▸ RECORDS SHOWN:

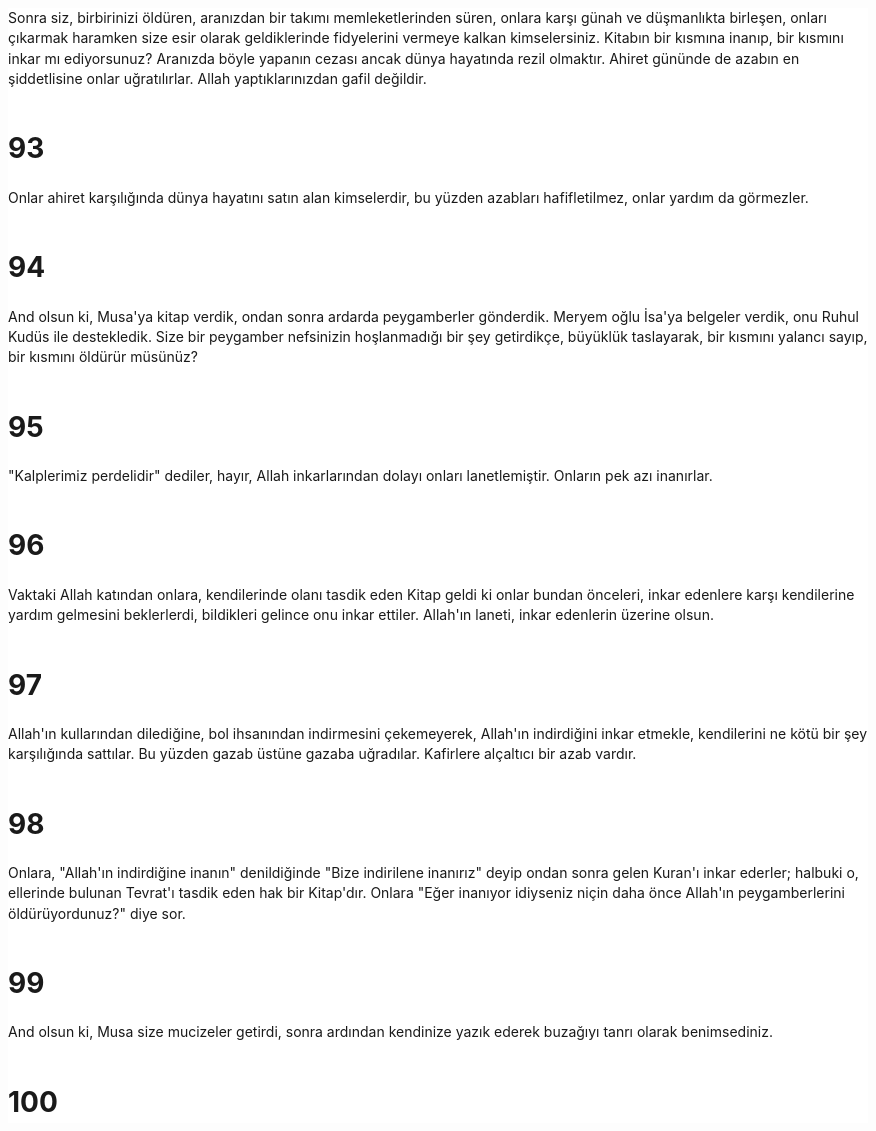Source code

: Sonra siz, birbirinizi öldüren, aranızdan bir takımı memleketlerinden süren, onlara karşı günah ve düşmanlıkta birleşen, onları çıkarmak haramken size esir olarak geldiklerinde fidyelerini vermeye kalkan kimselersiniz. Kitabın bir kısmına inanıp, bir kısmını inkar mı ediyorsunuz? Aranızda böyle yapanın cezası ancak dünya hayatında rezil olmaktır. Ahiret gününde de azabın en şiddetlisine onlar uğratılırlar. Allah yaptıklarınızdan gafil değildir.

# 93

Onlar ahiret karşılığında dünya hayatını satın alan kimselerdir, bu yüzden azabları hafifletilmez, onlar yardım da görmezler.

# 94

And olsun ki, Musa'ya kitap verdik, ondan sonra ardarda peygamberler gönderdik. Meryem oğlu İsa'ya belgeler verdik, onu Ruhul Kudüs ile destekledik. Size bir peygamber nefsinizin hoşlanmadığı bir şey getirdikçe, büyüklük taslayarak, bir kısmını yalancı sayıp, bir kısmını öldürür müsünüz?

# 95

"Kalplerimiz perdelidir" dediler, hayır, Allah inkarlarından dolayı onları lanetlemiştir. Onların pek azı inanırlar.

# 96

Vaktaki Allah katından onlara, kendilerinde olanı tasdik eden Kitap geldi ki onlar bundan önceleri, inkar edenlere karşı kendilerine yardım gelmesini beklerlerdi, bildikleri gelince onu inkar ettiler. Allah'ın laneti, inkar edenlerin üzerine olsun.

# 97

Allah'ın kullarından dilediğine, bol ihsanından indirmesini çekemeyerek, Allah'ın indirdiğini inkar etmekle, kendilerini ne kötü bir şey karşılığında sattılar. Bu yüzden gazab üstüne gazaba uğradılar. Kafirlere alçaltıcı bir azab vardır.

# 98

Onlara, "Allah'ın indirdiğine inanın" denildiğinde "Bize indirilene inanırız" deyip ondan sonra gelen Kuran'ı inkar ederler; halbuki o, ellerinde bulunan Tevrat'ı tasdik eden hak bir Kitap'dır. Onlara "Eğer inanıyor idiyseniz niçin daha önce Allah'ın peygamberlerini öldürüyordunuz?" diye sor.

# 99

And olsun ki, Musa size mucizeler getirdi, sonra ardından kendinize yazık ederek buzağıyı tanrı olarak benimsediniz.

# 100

...

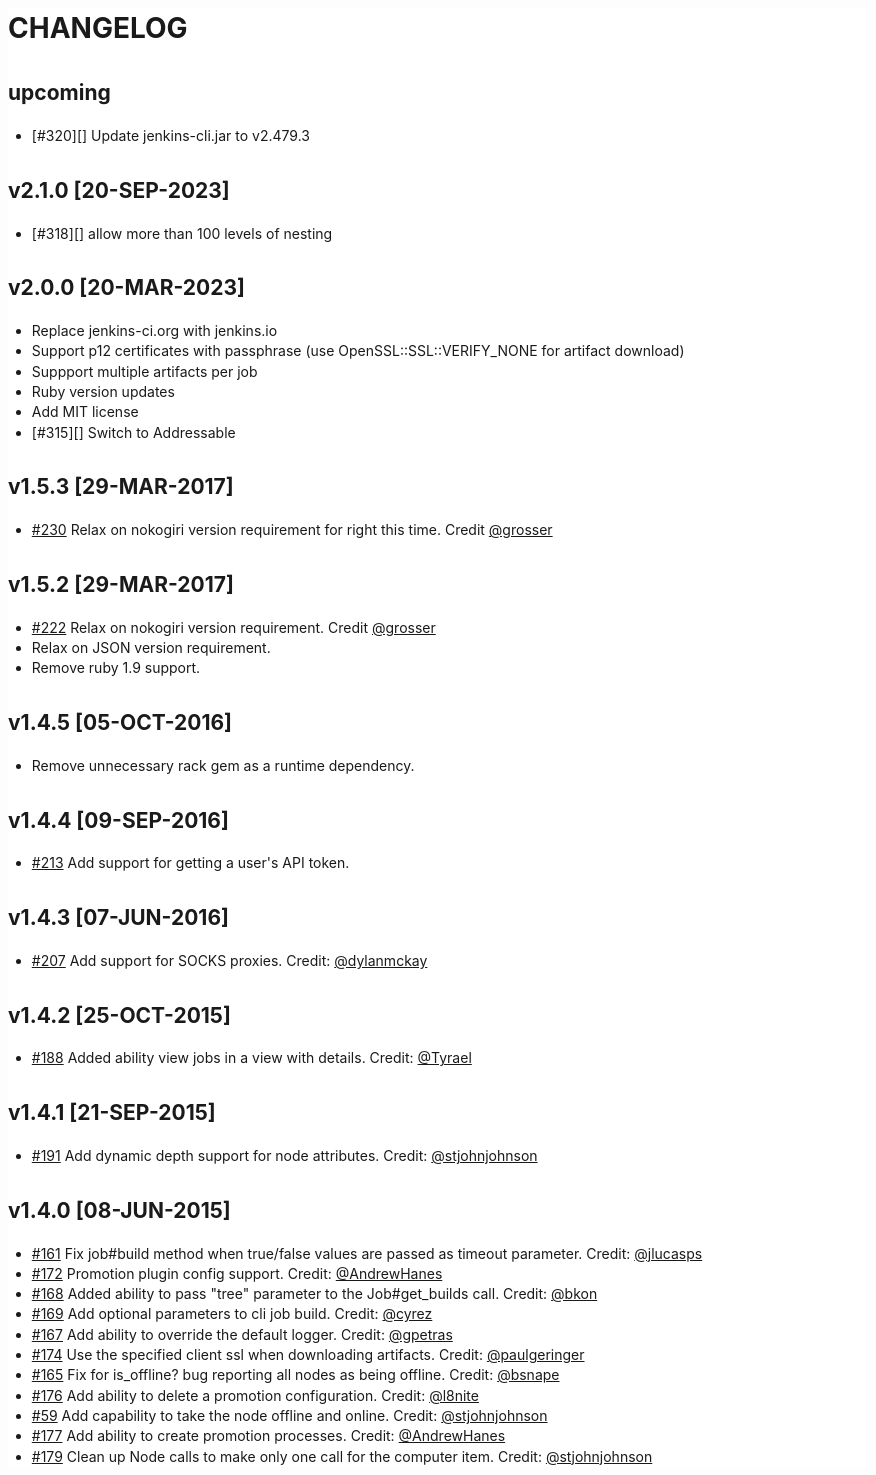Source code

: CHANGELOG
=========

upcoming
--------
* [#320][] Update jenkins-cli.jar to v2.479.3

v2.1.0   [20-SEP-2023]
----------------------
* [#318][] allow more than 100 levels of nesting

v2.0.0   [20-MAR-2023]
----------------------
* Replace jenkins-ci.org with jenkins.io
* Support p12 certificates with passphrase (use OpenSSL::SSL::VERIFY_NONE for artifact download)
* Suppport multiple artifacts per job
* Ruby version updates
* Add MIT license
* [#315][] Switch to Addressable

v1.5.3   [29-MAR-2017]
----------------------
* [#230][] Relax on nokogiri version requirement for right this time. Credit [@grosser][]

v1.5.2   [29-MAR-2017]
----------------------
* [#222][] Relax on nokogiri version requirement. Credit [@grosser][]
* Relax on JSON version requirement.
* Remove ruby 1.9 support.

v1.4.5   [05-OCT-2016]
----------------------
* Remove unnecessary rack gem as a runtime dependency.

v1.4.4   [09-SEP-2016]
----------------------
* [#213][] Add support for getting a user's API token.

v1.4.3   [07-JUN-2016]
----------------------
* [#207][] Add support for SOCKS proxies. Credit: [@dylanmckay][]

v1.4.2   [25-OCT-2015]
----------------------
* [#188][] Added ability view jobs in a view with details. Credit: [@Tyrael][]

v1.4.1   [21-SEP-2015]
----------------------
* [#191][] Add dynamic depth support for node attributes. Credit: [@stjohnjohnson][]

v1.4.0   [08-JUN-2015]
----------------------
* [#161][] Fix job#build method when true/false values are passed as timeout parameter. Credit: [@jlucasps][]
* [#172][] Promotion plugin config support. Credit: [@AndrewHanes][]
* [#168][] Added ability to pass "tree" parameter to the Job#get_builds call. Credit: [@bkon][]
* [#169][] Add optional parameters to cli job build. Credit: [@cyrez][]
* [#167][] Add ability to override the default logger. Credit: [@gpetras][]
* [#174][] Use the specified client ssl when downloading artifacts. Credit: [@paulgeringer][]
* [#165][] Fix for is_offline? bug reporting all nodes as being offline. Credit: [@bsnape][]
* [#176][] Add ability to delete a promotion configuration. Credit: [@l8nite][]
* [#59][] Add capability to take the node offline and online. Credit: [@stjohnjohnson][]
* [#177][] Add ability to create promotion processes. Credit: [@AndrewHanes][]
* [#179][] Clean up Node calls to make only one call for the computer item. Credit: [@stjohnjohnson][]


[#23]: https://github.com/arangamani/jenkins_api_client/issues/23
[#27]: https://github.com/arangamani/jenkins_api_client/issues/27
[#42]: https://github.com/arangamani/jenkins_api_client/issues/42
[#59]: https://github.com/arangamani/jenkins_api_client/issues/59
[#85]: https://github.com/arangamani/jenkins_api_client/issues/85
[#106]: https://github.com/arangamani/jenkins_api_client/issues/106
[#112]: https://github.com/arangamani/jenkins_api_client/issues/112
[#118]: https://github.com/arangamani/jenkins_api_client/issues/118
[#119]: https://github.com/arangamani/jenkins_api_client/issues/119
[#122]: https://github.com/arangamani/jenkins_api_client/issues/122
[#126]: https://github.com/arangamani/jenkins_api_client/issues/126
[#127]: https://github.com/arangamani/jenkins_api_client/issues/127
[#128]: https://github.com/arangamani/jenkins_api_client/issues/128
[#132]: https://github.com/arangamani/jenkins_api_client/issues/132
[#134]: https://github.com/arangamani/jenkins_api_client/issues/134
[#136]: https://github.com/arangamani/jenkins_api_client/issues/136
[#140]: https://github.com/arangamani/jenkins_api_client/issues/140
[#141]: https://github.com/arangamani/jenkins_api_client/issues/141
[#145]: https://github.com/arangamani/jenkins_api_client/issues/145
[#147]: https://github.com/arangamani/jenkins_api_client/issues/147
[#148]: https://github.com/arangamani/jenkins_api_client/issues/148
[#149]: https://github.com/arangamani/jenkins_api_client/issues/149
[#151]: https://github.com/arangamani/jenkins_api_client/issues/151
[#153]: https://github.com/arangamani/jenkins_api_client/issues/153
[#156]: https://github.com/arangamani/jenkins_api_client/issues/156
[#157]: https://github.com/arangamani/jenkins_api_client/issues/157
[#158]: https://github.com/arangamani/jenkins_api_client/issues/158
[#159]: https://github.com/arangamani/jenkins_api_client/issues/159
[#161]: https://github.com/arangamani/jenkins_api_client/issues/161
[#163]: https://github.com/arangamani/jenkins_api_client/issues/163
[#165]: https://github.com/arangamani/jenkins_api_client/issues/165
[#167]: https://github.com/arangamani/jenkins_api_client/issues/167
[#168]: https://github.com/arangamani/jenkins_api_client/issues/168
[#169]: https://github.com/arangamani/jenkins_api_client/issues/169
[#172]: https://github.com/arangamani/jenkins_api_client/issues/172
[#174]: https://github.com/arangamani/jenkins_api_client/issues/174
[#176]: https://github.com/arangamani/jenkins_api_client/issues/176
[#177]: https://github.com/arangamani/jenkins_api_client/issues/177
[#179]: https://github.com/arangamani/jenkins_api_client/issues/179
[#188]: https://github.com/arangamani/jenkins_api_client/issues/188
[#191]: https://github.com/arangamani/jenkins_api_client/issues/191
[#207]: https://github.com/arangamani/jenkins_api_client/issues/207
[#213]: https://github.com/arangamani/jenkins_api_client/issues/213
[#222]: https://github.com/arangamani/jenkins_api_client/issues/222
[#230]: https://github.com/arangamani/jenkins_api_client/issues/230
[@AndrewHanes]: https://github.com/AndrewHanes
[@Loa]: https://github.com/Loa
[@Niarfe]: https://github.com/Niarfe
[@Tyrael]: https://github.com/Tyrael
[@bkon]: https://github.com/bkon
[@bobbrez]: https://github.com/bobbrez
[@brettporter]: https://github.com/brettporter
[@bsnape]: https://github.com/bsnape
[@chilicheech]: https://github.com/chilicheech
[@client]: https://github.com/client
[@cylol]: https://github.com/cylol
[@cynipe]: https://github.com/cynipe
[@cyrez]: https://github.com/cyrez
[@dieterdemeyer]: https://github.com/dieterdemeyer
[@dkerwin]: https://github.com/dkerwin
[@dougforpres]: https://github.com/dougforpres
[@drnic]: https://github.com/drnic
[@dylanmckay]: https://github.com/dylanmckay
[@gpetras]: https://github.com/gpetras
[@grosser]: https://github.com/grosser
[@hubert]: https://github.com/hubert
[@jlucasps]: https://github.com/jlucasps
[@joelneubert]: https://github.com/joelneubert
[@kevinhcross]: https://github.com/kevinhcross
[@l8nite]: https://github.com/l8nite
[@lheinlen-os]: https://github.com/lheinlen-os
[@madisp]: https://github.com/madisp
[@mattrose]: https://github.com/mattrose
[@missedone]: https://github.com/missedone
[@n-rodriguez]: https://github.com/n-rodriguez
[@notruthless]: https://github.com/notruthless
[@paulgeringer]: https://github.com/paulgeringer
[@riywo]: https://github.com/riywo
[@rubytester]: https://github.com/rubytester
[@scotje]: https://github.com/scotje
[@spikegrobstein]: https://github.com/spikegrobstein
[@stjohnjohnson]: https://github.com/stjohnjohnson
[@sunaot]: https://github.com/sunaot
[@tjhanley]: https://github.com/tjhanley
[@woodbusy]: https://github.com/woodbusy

▸ TASK REQUIREMENTS: State how many lines of the listing include "version", and write nothing else.

▸ REPLY TO THE TASK: 4